Consider using a computer to keep your records if you aren't
already in the electronic age.
Keep all
receipts and canceled checks for business expenses, and keep them organized and
in a safe place. Separate the documents by category, such as:
Auto expenses
Rent
Utilities
Advertising
Travel
Entertainment, and
Professional fees.
Put your documents into individual folders or envelopes. If
you are ever audited (and small businesses are about three times more likely to
be audited often than individuals are), the IRS is most likely to zero in on
business deductions for car expenses and travel and entertainment expenses.
Furthermore, the burden will be on you -- not the IRS -- to substantiate your
deductions. If you're unsure how to get started or
what documents you need to keep, consult a tax professional who is familiar
with small business record keeping.
Does incorporating a small business
start-up offer tax breaks?
Keep in mind that most corporate tax benefits flow to
profitable, established corporations, not to start-ups in their first few
years. For example, corporations can offer more tax-flexible pension plans than
sole proprietors or partnerships, but few start-ups have the cash flow needed
to take advantage of these tax breaks.
Similarly, the ability to split income between a corporation
and its owners -- thereby keeping some income in lower corporate tax brackets
-- is effective only if the business is solidly profitable.
In addition, incorporating adds state fees, as well as legal
and accounting charges. Therefore, unless you are sure that substantial profits
will begin to roll in immediately, you may want to hold off incorporating your
business.
Is it safe and sensible for me to
keep my own books and file my own tax returns?
To keep your own books, consider using a check-register type
computer program such as Quicken Home
& Business or QuickBooks (by Intuit) to track your expenses. If you are
doing your own tax return, use the companion program, TurboTax.
To make sure you are on the right track, it is a good idea
to run your bookkeeping system by a well-informed, small business tax pro. With
just a few hours of work, he or she should help you avoid most common mistakes
and show you how to dovetail your bookkeeping system with tax filing
requirements.
When your business is firmly in the black, consider hiring a
bookkeeper, to take care of your day-to-day payables and receivables, and an
outside tax pro, to handle your heavier-duty tax work. Not only are a tax pro's
fees a tax-deductible business expense, but chances are your business will
benefit if you put more of your time into running it and less into completing
routine paperwork.
I need to hire people quickly for a
big job coming up.
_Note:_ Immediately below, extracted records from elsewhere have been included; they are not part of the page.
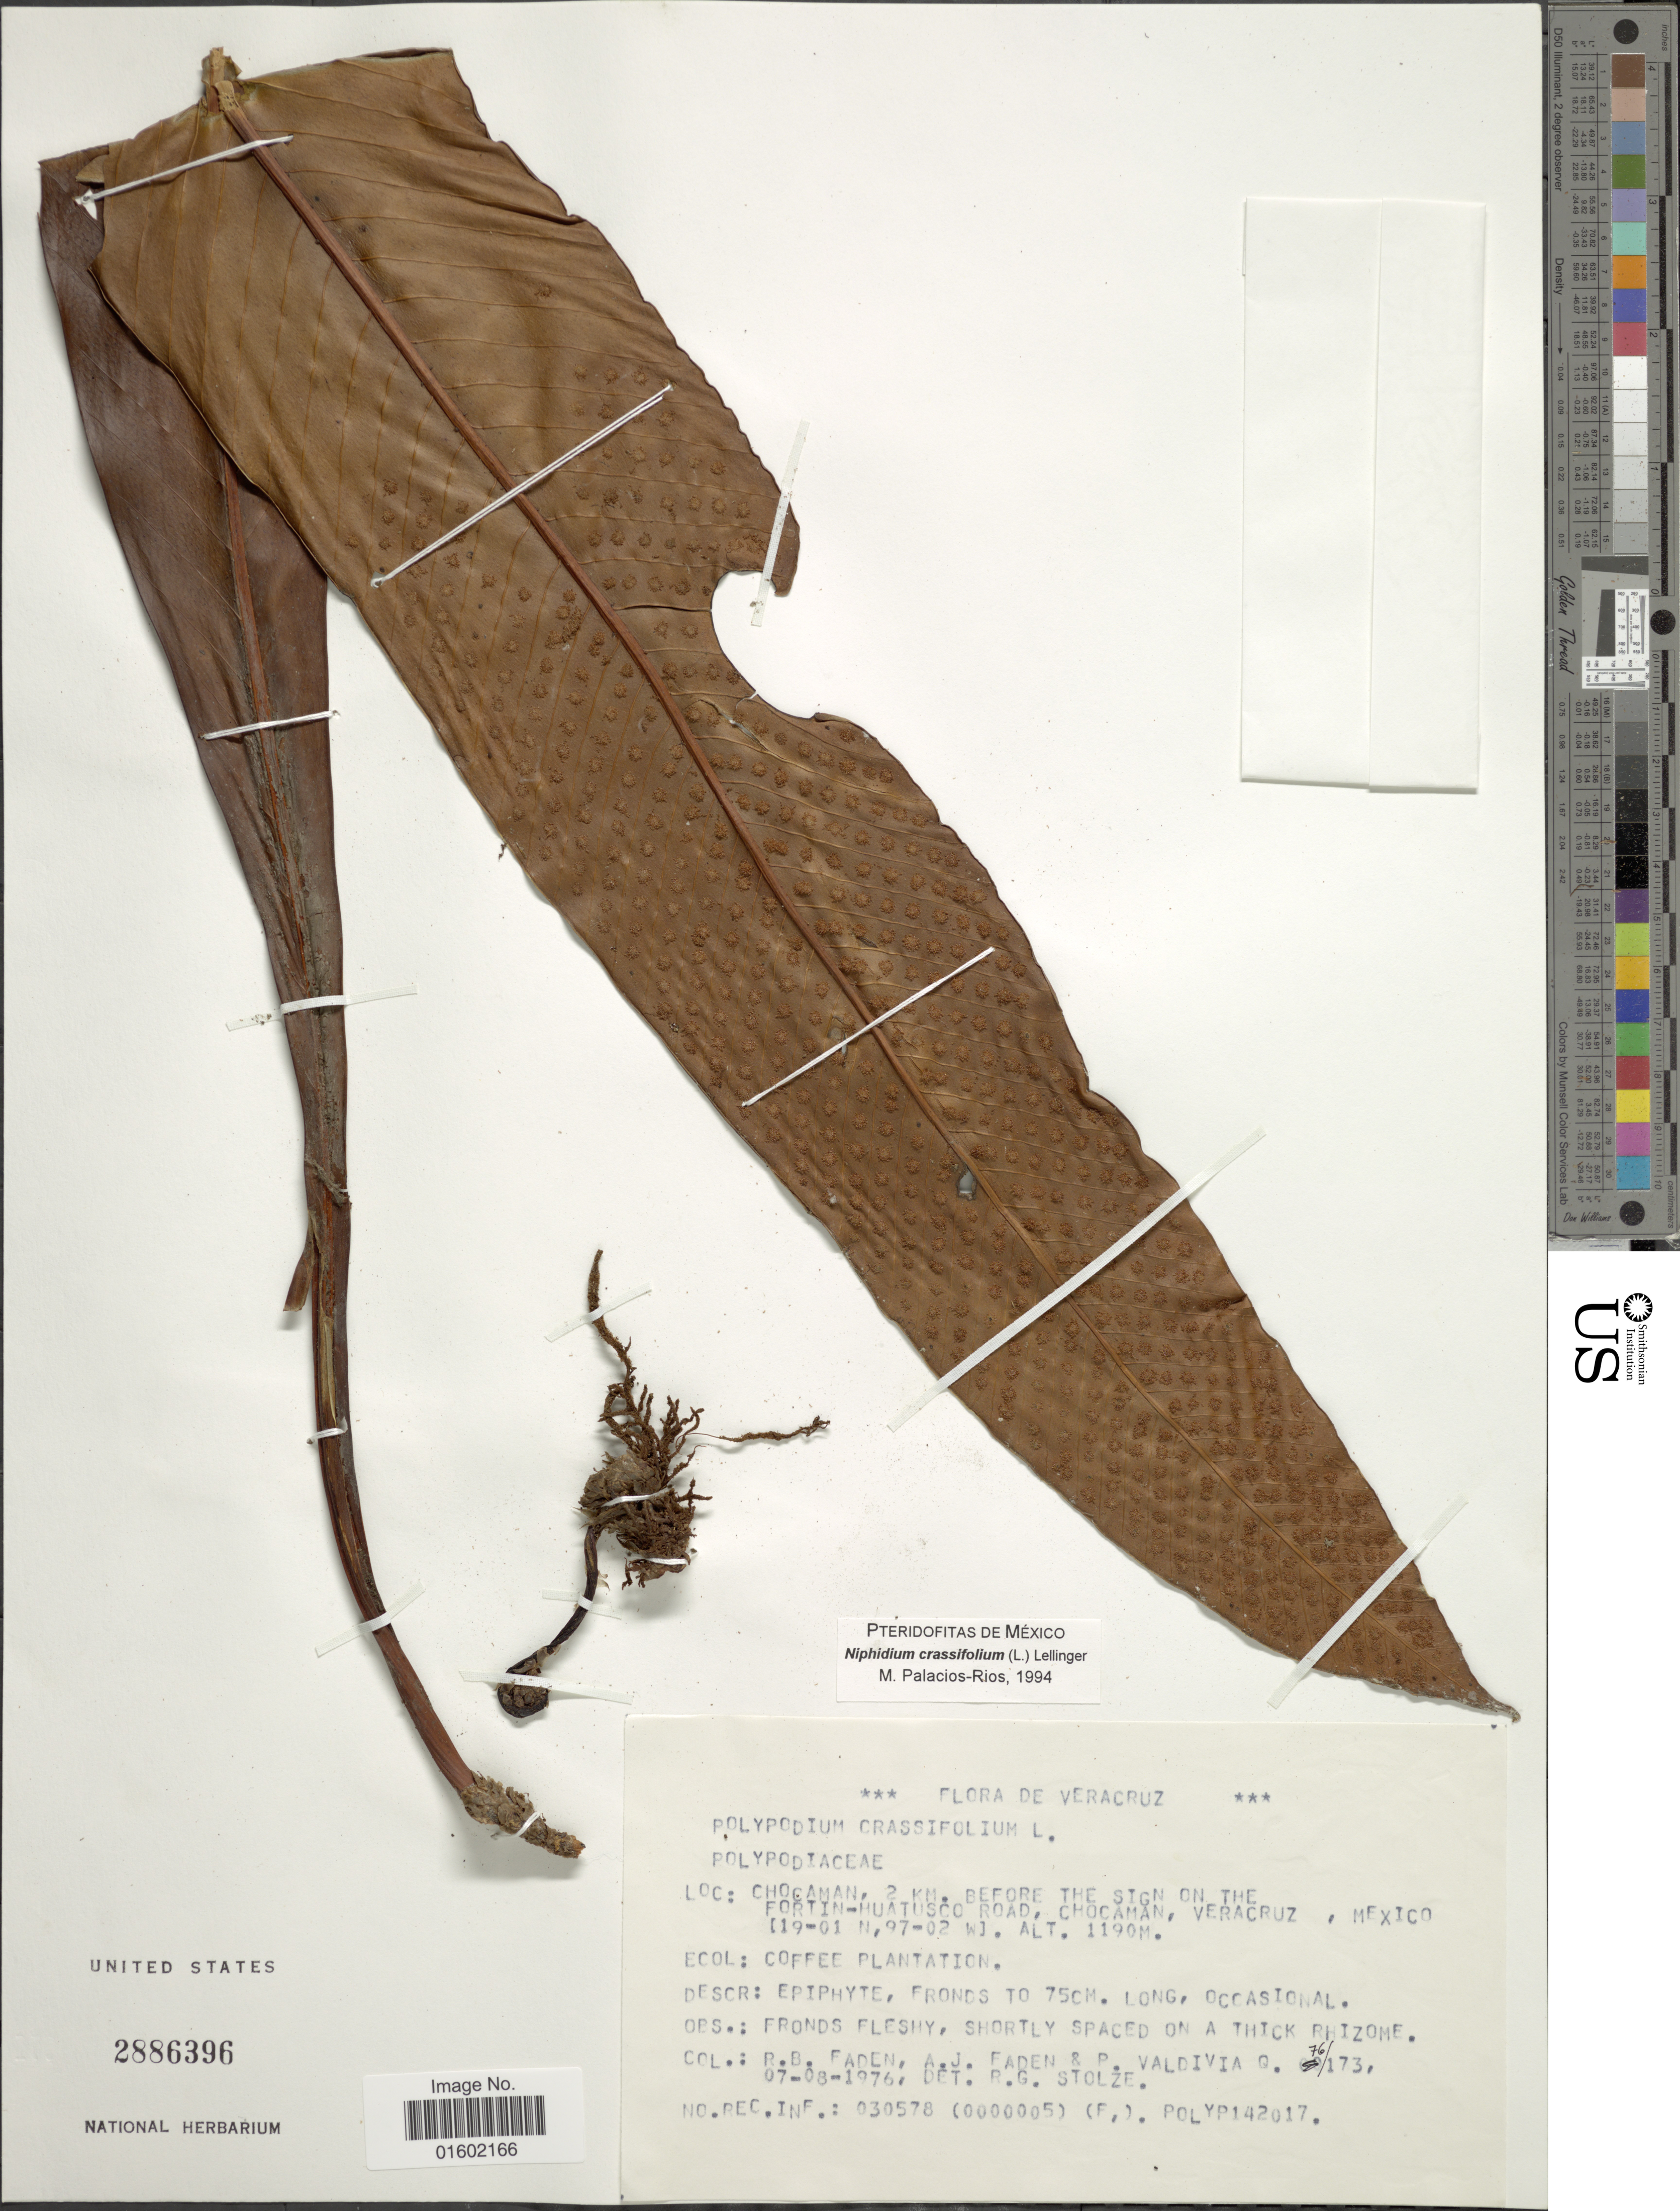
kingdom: Plantae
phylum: Tracheophyta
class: Polypodiopsida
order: Polypodiales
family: Polypodiaceae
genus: Niphidium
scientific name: Niphidium crassifolium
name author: (L.) Lellinger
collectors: R. B. Faden, A. J. Faden & P. E. Valdivia Q.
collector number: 76/173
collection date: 1976-08-07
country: Mexico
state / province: Veracruz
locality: Veracruz, Chocaman, 2 km. before the sign on the Fortin-Huatuscp,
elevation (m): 1190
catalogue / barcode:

Should I hire independent contractors or new employees?
If you will be telling your workers
where, when, and how to do their jobs, you should treat them as employees,
because that is how the IRS will classify them. Generally, you can treat workers as
independent contractors only if they have their own businesses and offer their
services to several clients -- for example, a specialty sign painter with his
own shop or a freelancer who works for many clients. If in doubt, err on the
side of treating workers as employees.
While classifying your workers as contractors would save you
money in the short run (you wouldn't have to pay the
employer's share of payroll taxes or have an accountant keep records and file
payroll tax forms), it may get you into big trouble if the IRS later audits
you. The IRS may reclassify your "independent contractors" as
employees and assess hefty back taxes, penalties, and interest against you.